In den vergangenen Tagen war die Luftqualität rings um den Pekinger Flughafen besonders schlecht. Zwar wiesen die Behörden die Luftverschmutzung nur als "leicht" aus, im Online-Forum Twitter veröffentlichte Messungen der US-Botschaft sprachen dagegen von "gefährlich" hohen Werten.

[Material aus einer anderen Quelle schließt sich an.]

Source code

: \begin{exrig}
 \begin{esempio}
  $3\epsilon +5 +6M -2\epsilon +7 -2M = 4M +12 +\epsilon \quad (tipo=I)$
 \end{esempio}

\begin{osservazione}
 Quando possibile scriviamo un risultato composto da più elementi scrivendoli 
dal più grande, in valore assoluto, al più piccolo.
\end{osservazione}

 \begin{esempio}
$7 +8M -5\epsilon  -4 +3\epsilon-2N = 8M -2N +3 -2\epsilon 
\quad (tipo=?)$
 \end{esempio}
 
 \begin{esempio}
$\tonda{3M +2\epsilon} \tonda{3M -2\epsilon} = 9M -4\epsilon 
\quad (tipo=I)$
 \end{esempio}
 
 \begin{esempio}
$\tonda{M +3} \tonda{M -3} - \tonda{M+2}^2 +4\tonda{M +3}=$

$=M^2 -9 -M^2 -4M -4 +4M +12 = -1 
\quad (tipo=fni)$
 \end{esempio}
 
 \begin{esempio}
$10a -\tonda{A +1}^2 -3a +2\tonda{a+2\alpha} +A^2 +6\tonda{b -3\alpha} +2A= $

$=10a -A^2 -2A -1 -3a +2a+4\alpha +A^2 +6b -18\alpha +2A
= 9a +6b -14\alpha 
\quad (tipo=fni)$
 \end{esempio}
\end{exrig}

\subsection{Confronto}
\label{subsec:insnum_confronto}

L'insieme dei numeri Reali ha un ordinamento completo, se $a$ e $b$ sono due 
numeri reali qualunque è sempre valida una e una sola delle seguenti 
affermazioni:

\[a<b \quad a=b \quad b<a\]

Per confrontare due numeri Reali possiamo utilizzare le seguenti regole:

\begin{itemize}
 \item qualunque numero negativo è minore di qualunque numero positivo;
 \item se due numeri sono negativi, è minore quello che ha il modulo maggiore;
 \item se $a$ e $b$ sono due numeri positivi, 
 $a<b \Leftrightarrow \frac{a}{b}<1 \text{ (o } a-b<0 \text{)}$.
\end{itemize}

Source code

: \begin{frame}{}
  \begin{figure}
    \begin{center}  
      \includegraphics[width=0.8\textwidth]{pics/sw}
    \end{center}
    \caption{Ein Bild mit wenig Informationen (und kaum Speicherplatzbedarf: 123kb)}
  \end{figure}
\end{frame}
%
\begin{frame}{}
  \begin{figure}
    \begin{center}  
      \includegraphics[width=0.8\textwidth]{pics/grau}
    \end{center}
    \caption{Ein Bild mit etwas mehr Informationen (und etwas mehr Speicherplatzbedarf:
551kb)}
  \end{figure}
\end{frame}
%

Auch in anderen Landesteilen mussten Flüge verschoben oder gestrichen werden, mancherorts wurden Medienberichten zufolge sogar Straßen wegen schlechter Sicht gesperrt. In Chengdu, der Hauptstadt der Südwest-Provinz Sichuan, schloss der Flughafen am Morgen für vier Stunden. Wie die Nachrichtenagentur Xinhua meldete, verspäteten sich dadurch 105 Flüge, mehr als zehntausend Passagiere seien betroffen gewesen. China gehört zu den größten Produzenten des Klimagases Kohlendioxid.